Man registriert dort, dass das Auswärtige Amt eine andere Politik verfolgt hätte, als es das Kanzleramt getan hat. Man weiß aber auch, dass letztlich die Kanzlerin in der Außenpolitik die Richtlinienkompetenz hat. Ich denke, dass Deutschland mit China einen konstruktiven Dialog führen muss. Damit erreicht man mehr als mit politischen Symbolen, die innenpolitisch gut ankommen, aber der Außenpolitik nichts nützen.
Gehört zu einer ehrlichen Außenpolitik nicht auch, Dinge beim Namen zu nennen?
Selbstverständlich. Das ist eigentlich die Stärke von Merkels Außenpolitik, dass sie einen Umgangston gefunden hat, auch auf ihrer letzten China-Reise, der es ihr erlaubt, mit sensitiven Themen Gehör zu finden. Der Empfang des Dalai Lama hat deshalb unnötig Porzellan zerschlagen.
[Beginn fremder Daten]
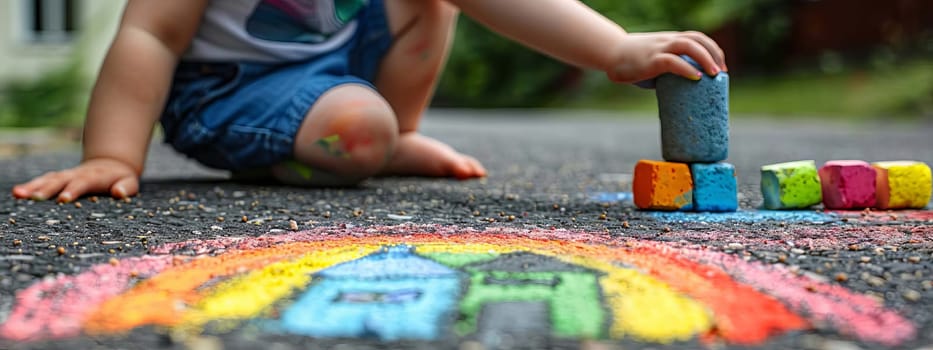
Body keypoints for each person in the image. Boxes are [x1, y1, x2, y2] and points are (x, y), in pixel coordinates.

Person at [12, 0, 727, 203]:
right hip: (228, 91)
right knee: (357, 128)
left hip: (330, 67)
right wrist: (110, 153)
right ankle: (365, 140)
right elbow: (149, 37)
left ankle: (391, 133)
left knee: (431, 5)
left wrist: (613, 48)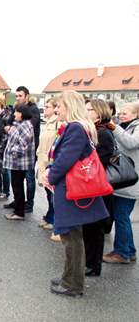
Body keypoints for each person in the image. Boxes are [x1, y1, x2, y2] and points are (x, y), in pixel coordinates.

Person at [44, 90, 109, 297]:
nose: (56, 110)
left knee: (71, 237)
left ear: (69, 107)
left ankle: (73, 284)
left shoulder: (75, 129)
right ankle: (69, 277)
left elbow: (65, 160)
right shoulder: (78, 128)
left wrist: (50, 176)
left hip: (70, 190)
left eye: (59, 106)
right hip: (71, 189)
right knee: (71, 236)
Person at [81, 99, 115, 276]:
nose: (86, 112)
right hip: (91, 186)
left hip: (98, 187)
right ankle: (89, 262)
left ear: (99, 113)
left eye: (90, 109)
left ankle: (94, 266)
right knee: (88, 227)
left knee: (95, 228)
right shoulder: (93, 131)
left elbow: (99, 163)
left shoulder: (103, 134)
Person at [104, 102, 139, 264]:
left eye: (126, 112)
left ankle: (121, 253)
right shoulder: (126, 126)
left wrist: (114, 128)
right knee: (121, 216)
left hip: (129, 181)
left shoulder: (135, 128)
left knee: (121, 217)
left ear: (136, 115)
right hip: (123, 181)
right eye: (121, 112)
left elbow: (131, 143)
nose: (121, 115)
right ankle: (129, 250)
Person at [6, 86, 40, 213]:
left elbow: (30, 126)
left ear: (27, 96)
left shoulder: (33, 109)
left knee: (29, 178)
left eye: (20, 96)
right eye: (16, 96)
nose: (18, 98)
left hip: (29, 150)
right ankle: (18, 201)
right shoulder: (16, 108)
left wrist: (13, 129)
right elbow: (8, 124)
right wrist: (9, 128)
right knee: (17, 181)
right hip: (17, 150)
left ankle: (29, 204)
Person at [3, 104, 35, 220]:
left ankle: (19, 213)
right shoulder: (19, 124)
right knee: (17, 186)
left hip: (19, 162)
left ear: (21, 114)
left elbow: (22, 145)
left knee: (18, 187)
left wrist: (12, 152)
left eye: (16, 112)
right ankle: (17, 209)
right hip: (17, 162)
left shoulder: (25, 126)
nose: (14, 114)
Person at [36, 98, 61, 233]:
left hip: (49, 162)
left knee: (53, 194)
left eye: (48, 106)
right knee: (48, 193)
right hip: (43, 161)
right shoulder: (48, 123)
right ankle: (50, 216)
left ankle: (54, 220)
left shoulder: (58, 123)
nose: (44, 109)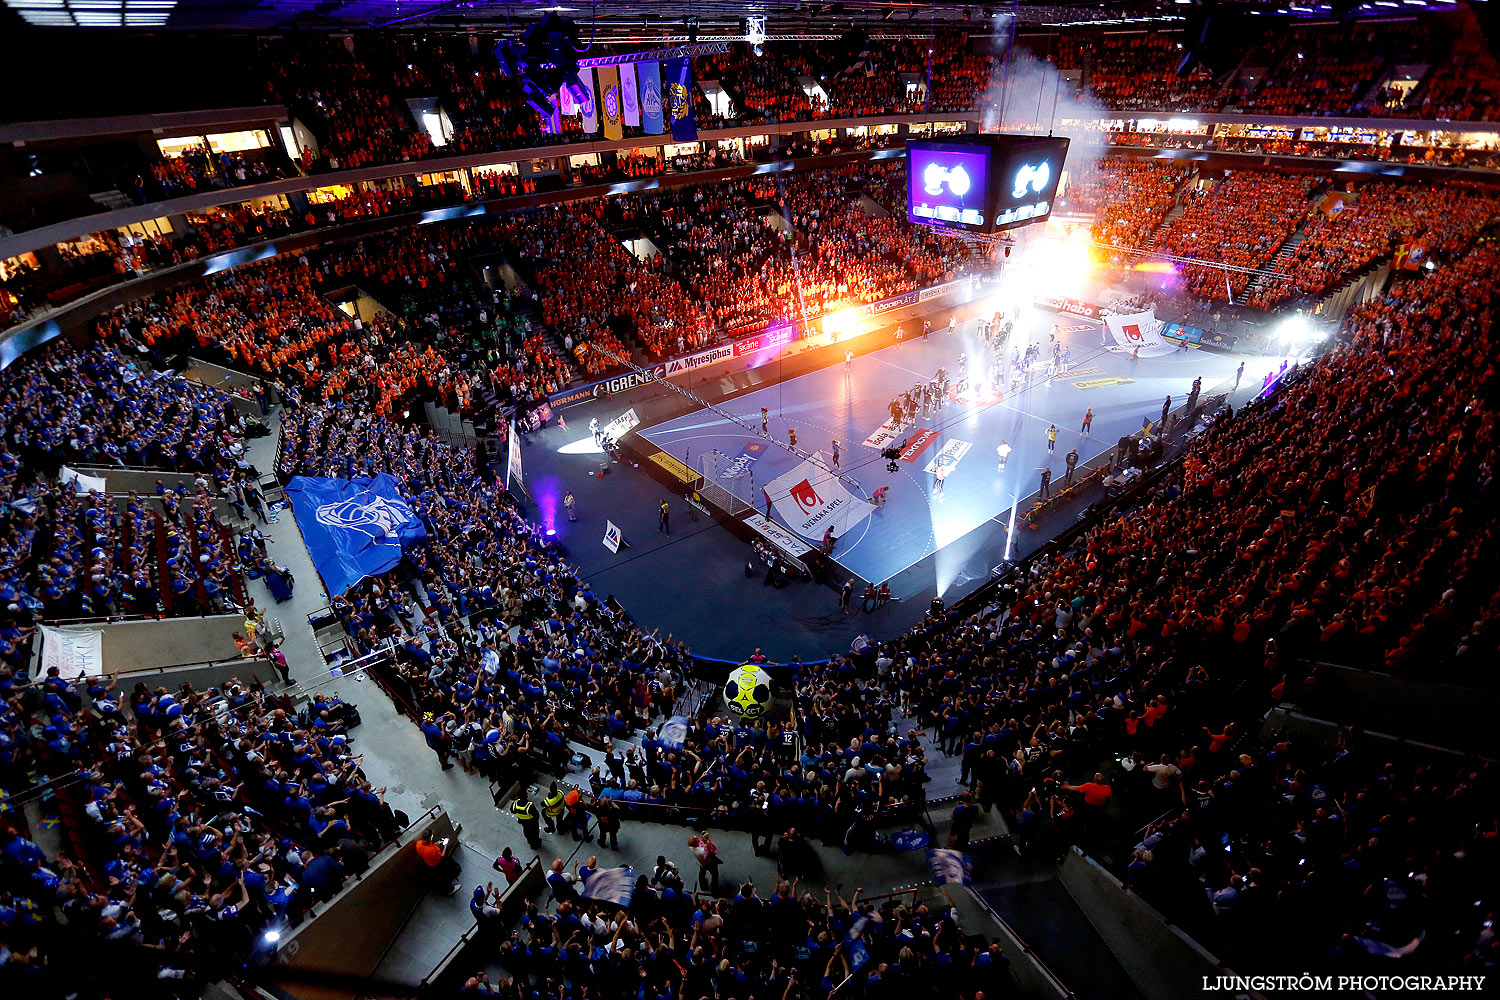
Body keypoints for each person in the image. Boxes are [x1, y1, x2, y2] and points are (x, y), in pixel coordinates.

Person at [415, 828, 462, 895]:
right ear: (430, 838)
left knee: (438, 879)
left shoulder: (419, 844)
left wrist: (437, 843)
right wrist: (445, 845)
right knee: (442, 879)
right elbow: (442, 856)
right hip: (436, 864)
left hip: (428, 864)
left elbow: (428, 847)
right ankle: (451, 890)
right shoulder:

Das ist der eigentlich Kritikpunkt an diesem Besuch. Merkel hatte sich nach anfänglicher Skepsis in Peking mit großer Glaubwürdigkeit positioniert. Die hat jetzt ohne Notwendigkeit Schaden genommen.
Merkel macht gegenüber China also die richtige Politik, mit Ausnahme des Empfangs des Dalai Lama?
Das Treffen mit dem Dalai Lama wird zu hoch gehängt. In der Ausrichtung von Merkels China-Politik gibt es wenig zu kritisieren, weil sie auch dazu beigetragen hat, dass wir ein realistischeres China-Bild bekommen haben. Der überzogene China-Hype der letzten Jahre war sicherlich auch nicht unbedingt positiv. Viele Unternehmen haben das in ihren praktischen Erfahrungen auch büßen müssen. Zu einem ausgewogenen Verhältnis zu kommen, in dem man klare gemeinsame Interessen definiert, aber auch anspricht, was einem aus der jeweiligen Sicht nicht gefällt, ist Grundvoraussetzung einer erfolgreichen Politik. Das Problem ist, dass die Bundeskanzlerin Außenpolitik mit innenpolitischen Mitteln betrieben hat. Innenpolitisch hat sie viel Zuspruch erhalten, außenpolitisch haben die deutsch-chinesischen Beziehungen Schaden genommen.